━━━━━ SELECTED EXTRACT

- Venue: NISHI Civic Pool
- Dates: August 13, 1997 (heats & finals)
- Competitors: 23 from 10 nations
- Winning time: 22.42

Medalists
| gold medal | Bill Pilczuk | United States |
| gold medal | Ricardo Busquets | Puerto Rico |
| bronze medal | David Fox | United States |

= 1997 Pan Pacific Swimming Championships – Men's 50 metre freestyle =

The men's 50 metre freestyle competition at the 1997 Pan Pacific Swimming Championships took place on August 13 at the NISHI Civic Pool. The last champion was Gary Hall, Jr. of US.

This race consisted of one length of the pool in freestyle.

==Records==
Prior to this competition, the existing world and Pan Pacific records were as follows:

| World record | Tom Jager (USA) | 21.81 | Nashville, United States | March 24, 1990 |
| Pan Pacific Championships record | Tom Jager (USA) | 22.12 | Tokyo, Japan | August 20, 1989 |

==Results==
All times are in minutes and seconds.

| KEY: | q | Fastest non-qualifiers | Q | Qualified | CR | Championships record | NR | National record | PB | Personal best | SB | Seasonal best |

===Heats===
The first round was held on August 13.

| Rank | Name | Nationality | Time | Notes |
|---|---|---|---|---|
| 1 | Bill Pilczuk | United States | 22.39 | QA |
| 2 | David Fox | United States | 22.54 | QA |
| 3 | Neil Walker | United States | 22.65 | QA |
| 4 | Ricardo Busquets | Puerto Rico | 22.79 | QA |
| 4 | Brendon Dedekind | South Africa | 22.79 | QA |
| 6 | Michael Klim | Australia | 22.99 | QA |
| 7 | Scott Tucker | United States | 23.01 | QA |
| 7 | Jon Olsen | United States | 23.01 | QA |
| 9 | Scott Logan | Australia | 23.02 | QB |
| 10 | Josh Davis | United States | 23.11 | QB |
| 11 | Tomohiro Yamanoi | Japan | 23.17 | QB |
| 12 | Craig Hutchison | Canada | 23.23 | QB |
| 13 | Sion Brinn | Jamaica | 23.29 | QB |
| 14 | Shunsuke Ito | Japan | 23.52 | QB |
| 14 | Brad Schumacher | United States | 23.52 | QB |
| 16 | Lenny Krayzelburg | United States | 23.67 | QB |
| 17 | Uğur Taner | United States | 23.83 |  |
| 18 | Ravil Nachaev | Uzbekistan | 23.84 |  |
| 19 | Nicholas Tongue | New Zealand | 23.87 |  |
| 20 | Richard Upton | Australia | 23.92 |  |
| 21 | Derrick Bollinger | Guam | 23.95 |  |
| 22 | John Steel | New Zealand | 23.96 |  |
| 23 | Junya Kawakami | Japan | 23.99 |  |

=== B Final ===
The B final was held on August 13.

━━━━━━━━━━

__WRITTEN EXERCISE__: In the text on the men's 50 metre freestyle at the 1997 Pan Pacific Swimming Championships, who held the world record before the competition, and with what time?

━━━━━ SUPPLIED DATA

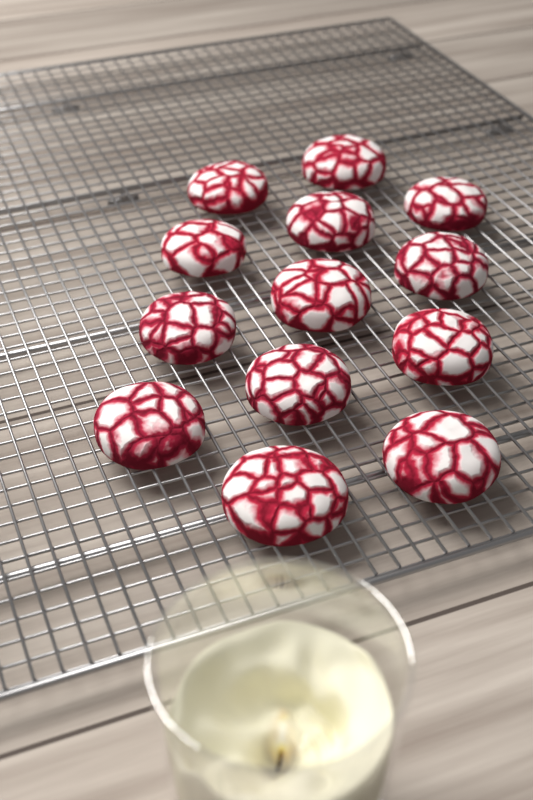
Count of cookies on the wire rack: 13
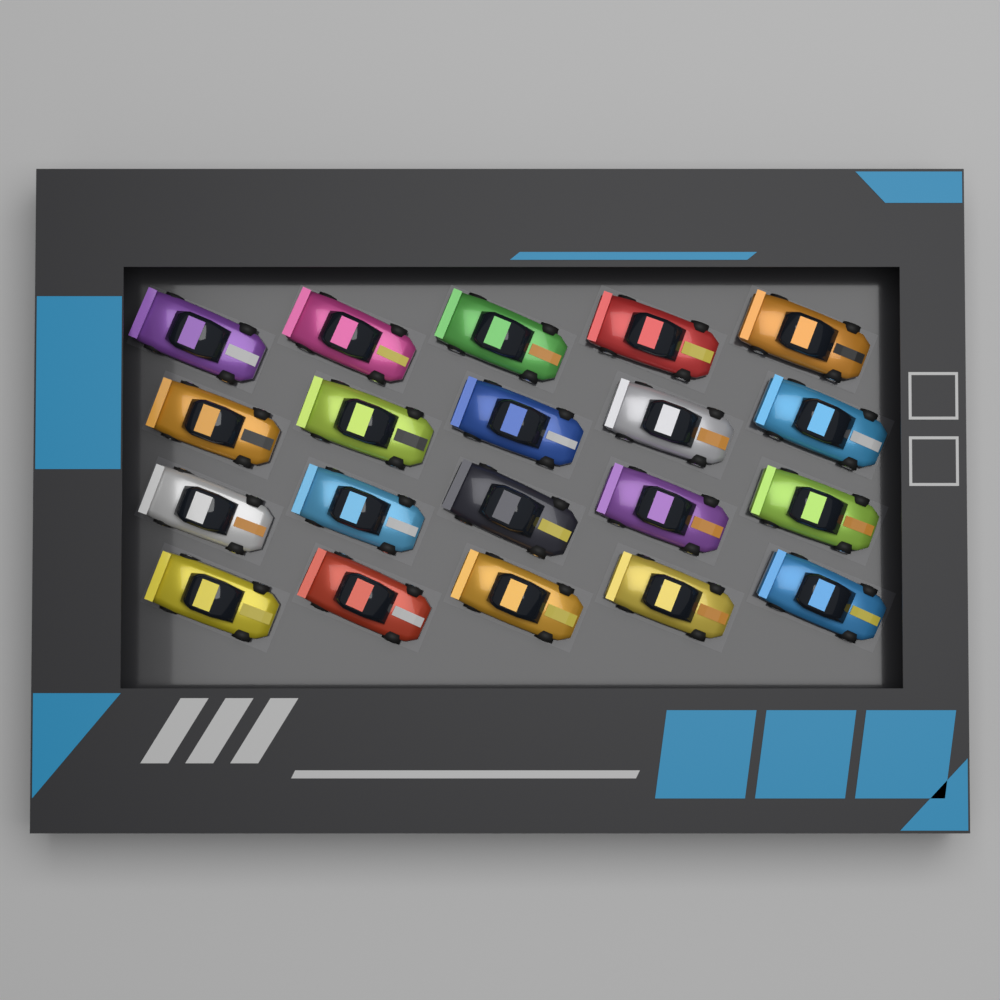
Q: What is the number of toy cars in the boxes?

━━━━━━━━━━

__RESULT OF THIS EXERCISE__: Tom Jager of the USA held it with 21.81.